Enable Automatic Tracing in Your Code

Call mlflow.agno.autolog() once at startup, then use your Agno agent as usual. MLflow will automatically record traces of model/tool calls and agent steps.
import mlflow
from agno.agent import Agent
from agno.models.openai import OpenAIChat
from agno.tools.yfinance import YFinanceTools

# Enable MLflow tracing for Agno
mlflow.agno.autolog()

# Create and use the agent
agent = Agent(
    model=OpenAIChat(id="gpt-5-mini"),
    tools=[YFinanceTools()],
    instructions="Use tables to display data. Don't include any other text.",
    markdown=True,
)
agent.print_response("What is the stock price of Apple?", stream=False)

View Traces

Access the MLflow UI to view the traces.
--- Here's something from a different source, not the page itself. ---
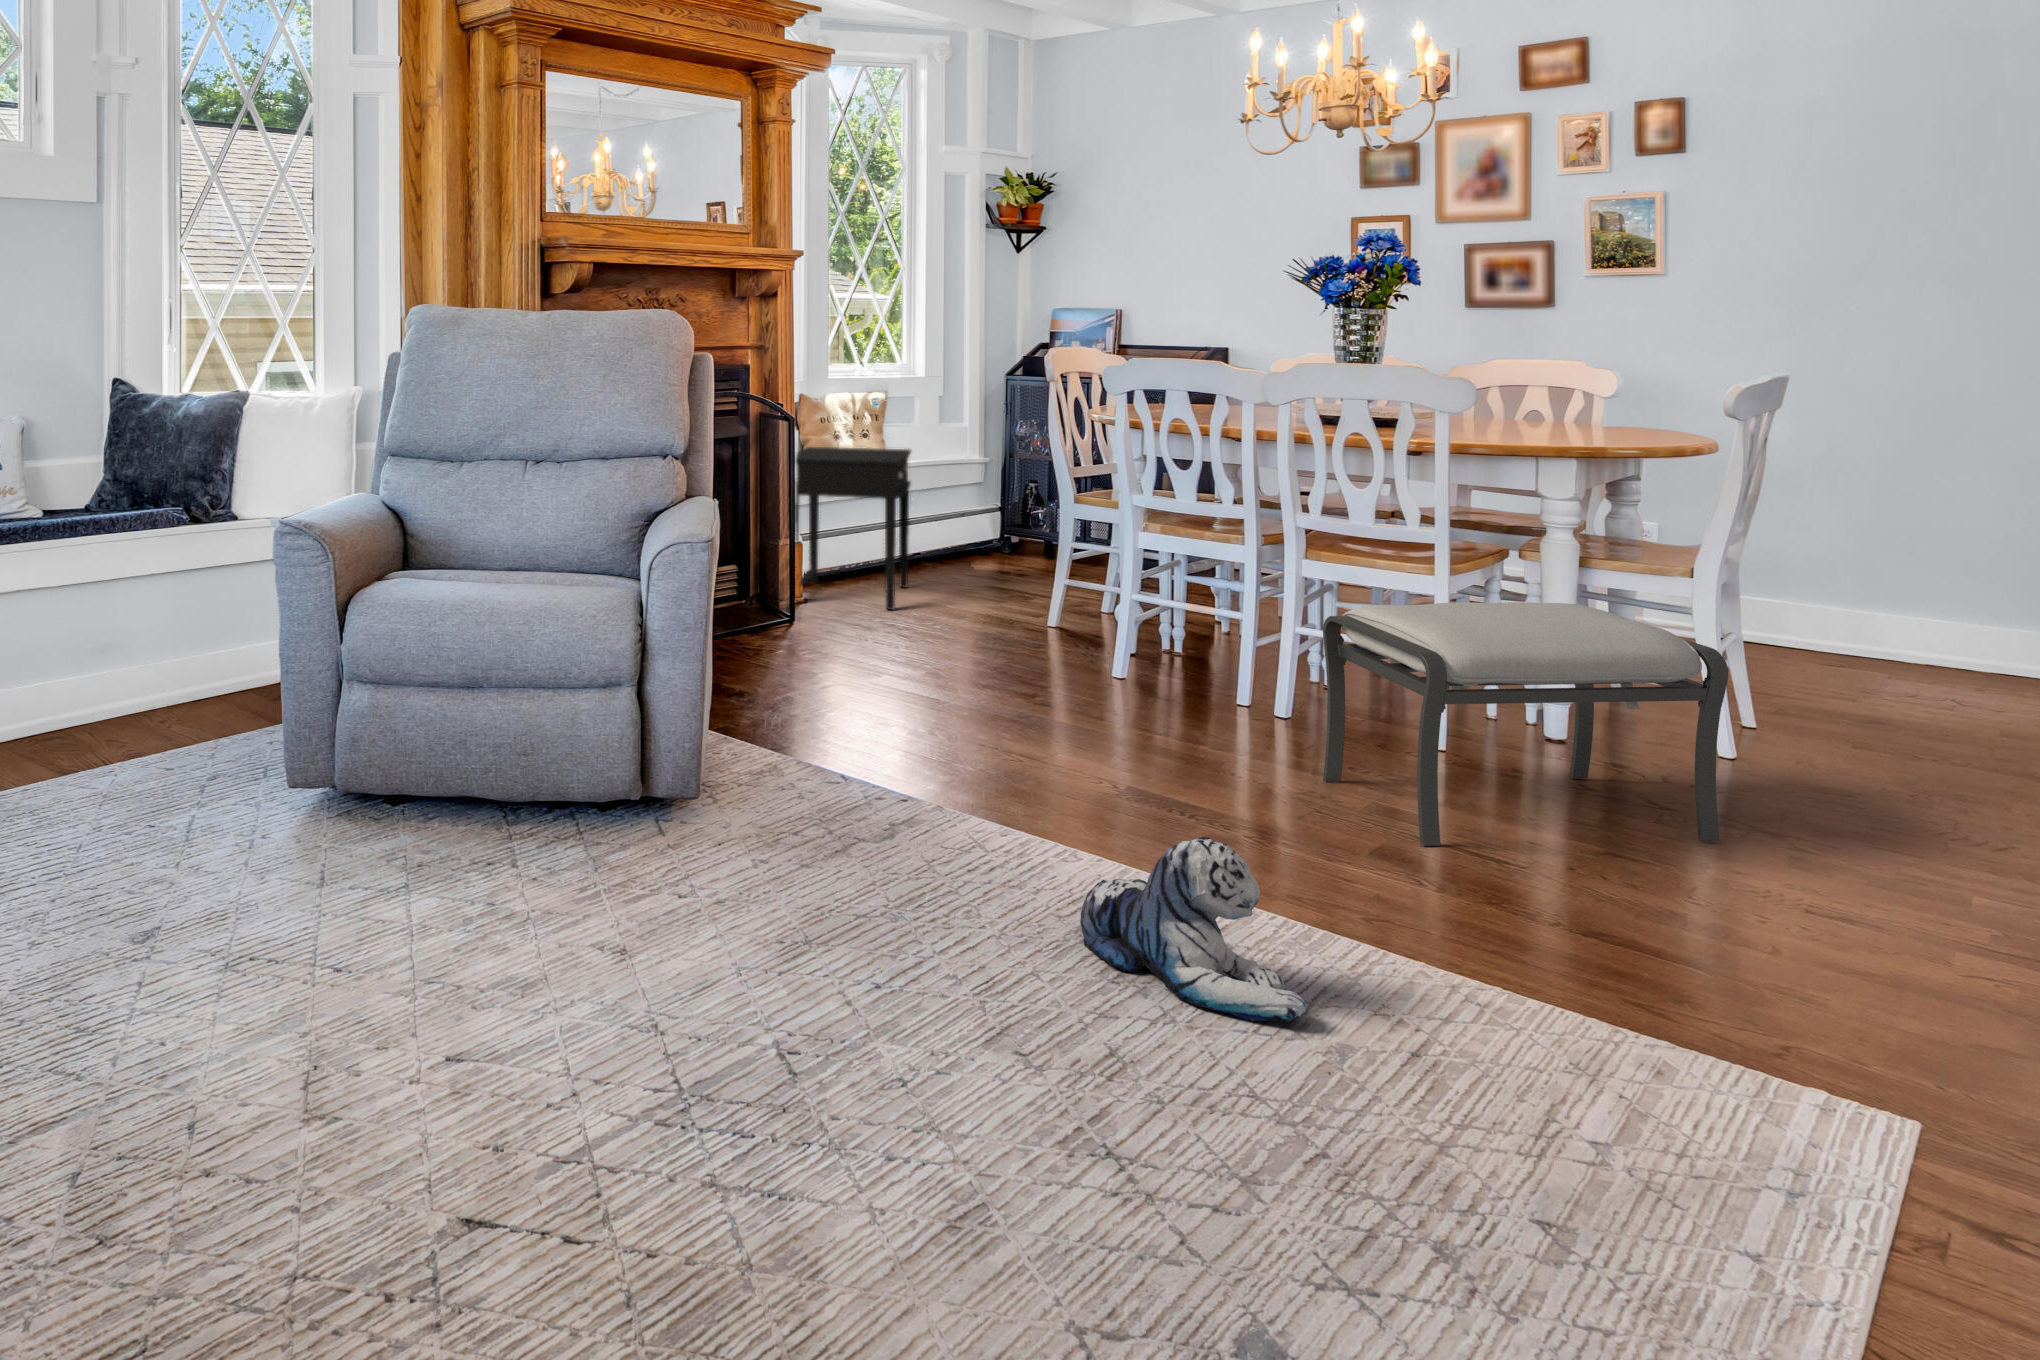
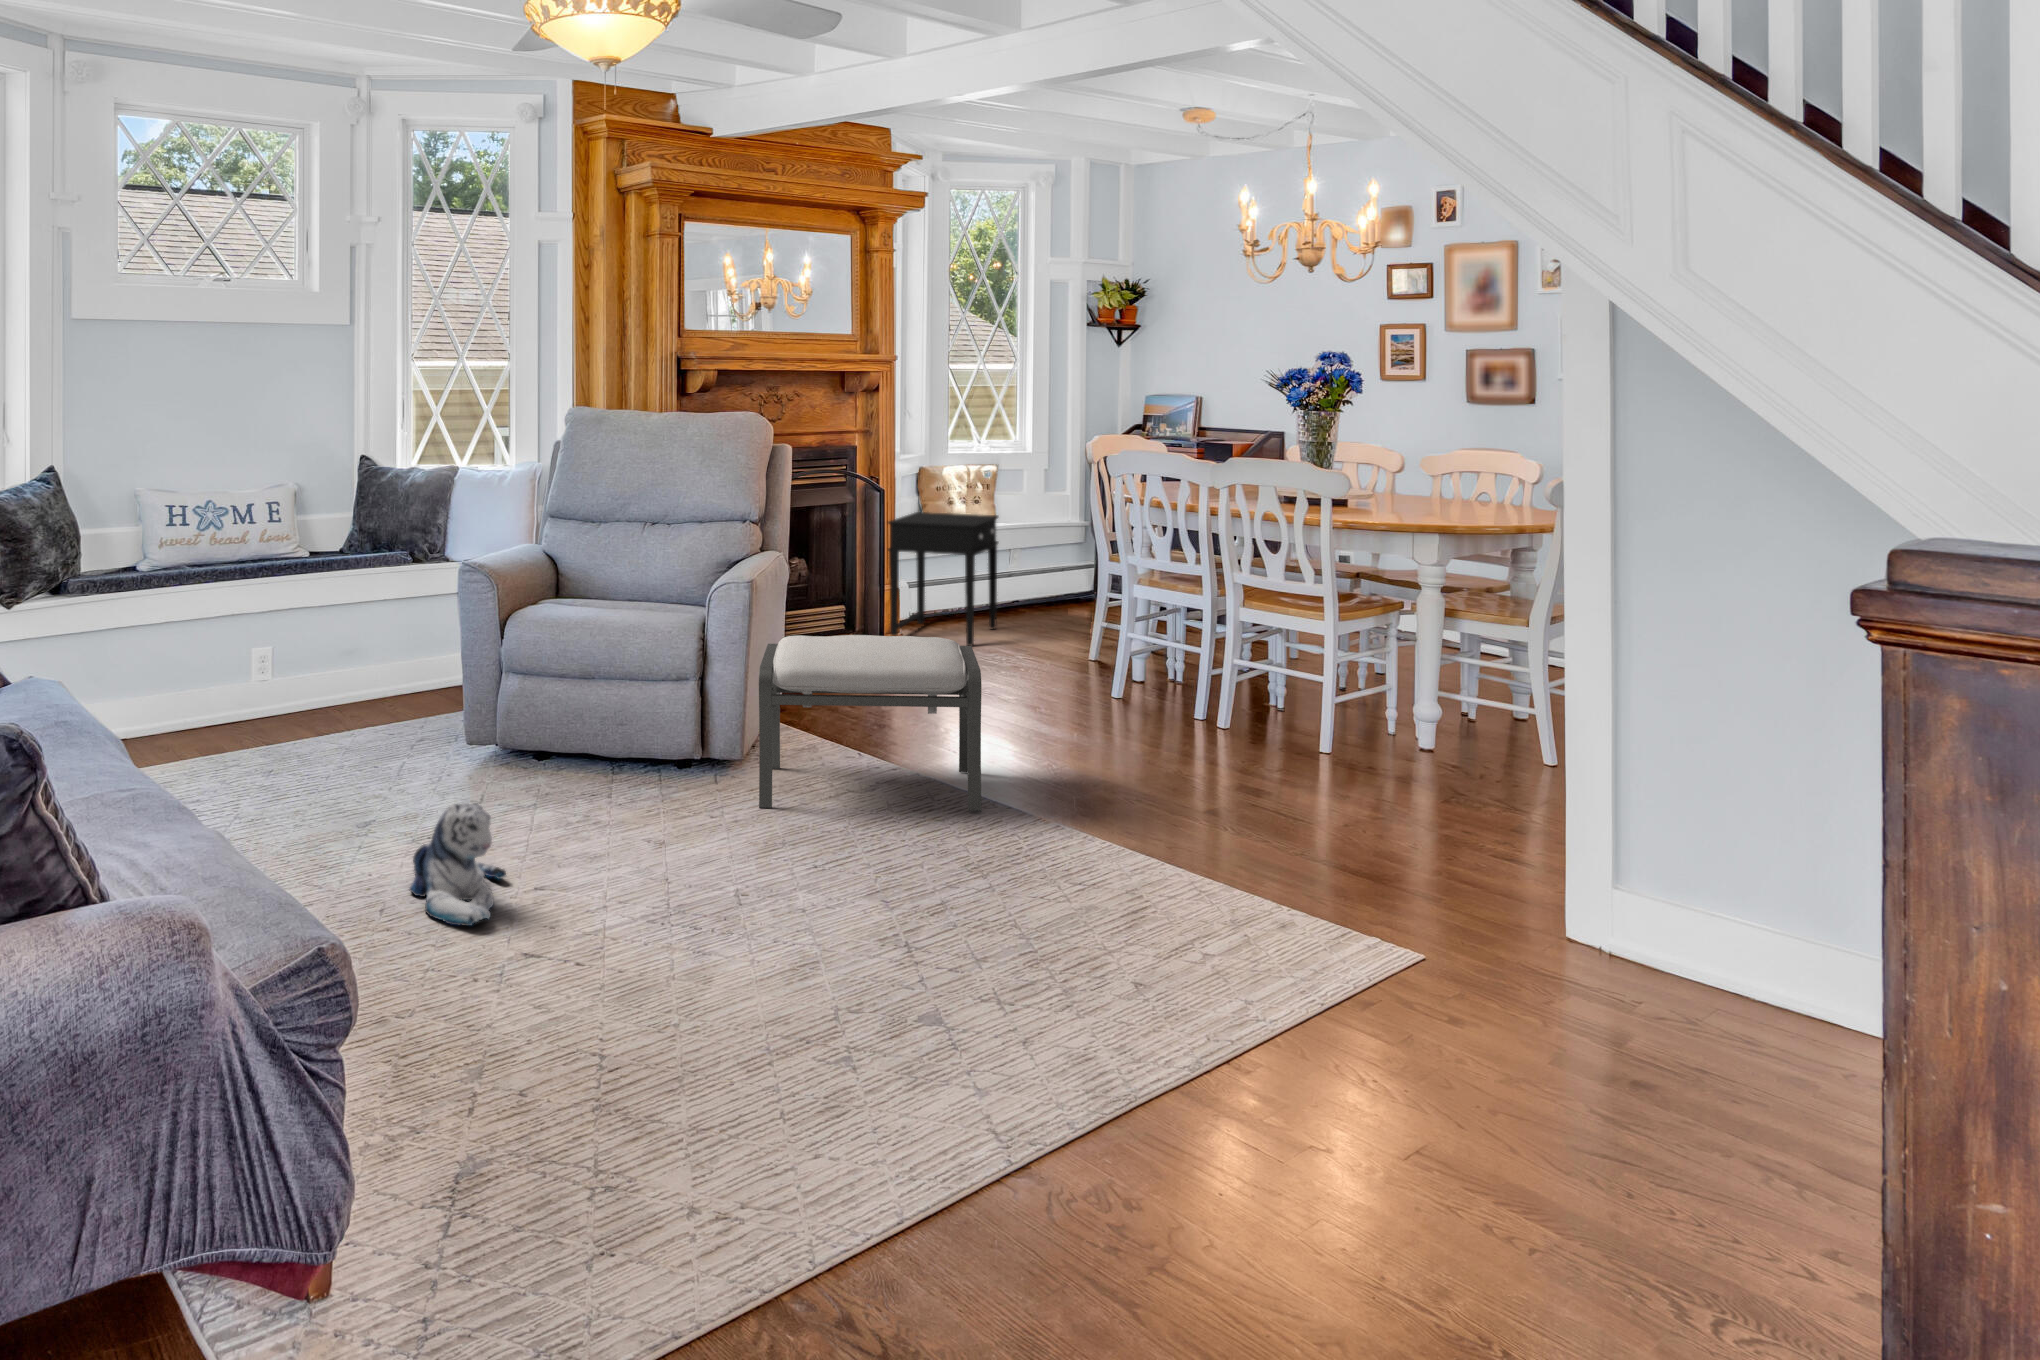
ottoman: present [1323,602,1728,846] -> present [759,635,982,812]
plush toy: present [1080,837,1308,1022] -> present [409,803,506,926]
If you started the UI locally, open http://127.0.0.1:5000 in your browser. If you are using a managed MLflow server, you can access the UI at the URL provided by the cloud provider.
Agno traces in MLflow

AgentOS example

You can instrument your AgentOS application with MLflow by using the same approach as above. Simply call mlflow.agno.autolog() before creating your AgentOS instance.
agno_assist.py
import mlflow
from agno.agent import Agent
from agno.db.sqlite import SqliteDb
from agno.models.anthropic import Claude
from agno.os import AgentOS
from agno.tools.mcp import MCPTools

# Setup automatic tracing for Agno
mlflow.agno.autolog()

agno_assist = Agent(
    name="Agno Assist",
    model=Claude(id="claude-sonnet-4-5"),
    db=SqliteDb(db_file="agno.db"),                     # session storage
    tools=[MCPTools(url="https://docs.agno.com/mcp")],  # Agno docs via MCP
    add_datetime_to_context=True,
    add_history_to_context=True,                         # include past runs
    num_history_runs=3,                                  # last 3 conversations
    markdown=True,
)

# Serve via AgentOS → streaming, auth, session isolation, API endpoints
agent_os = AgentOS(agents=[agno_assist], tracing=True)
app = agent_os.get_app()
Then run your AgentOS application following the instructions. MLflow will automatically record traces of model/tool calls and agent steps.
Agno traces in MLflow

Notes

  • Ensure your model provider credentials (for example, OPENAI_API_KEY) are set in the environment.
  • For best results, use the latest MLflow version that includes the Agno autolog integration.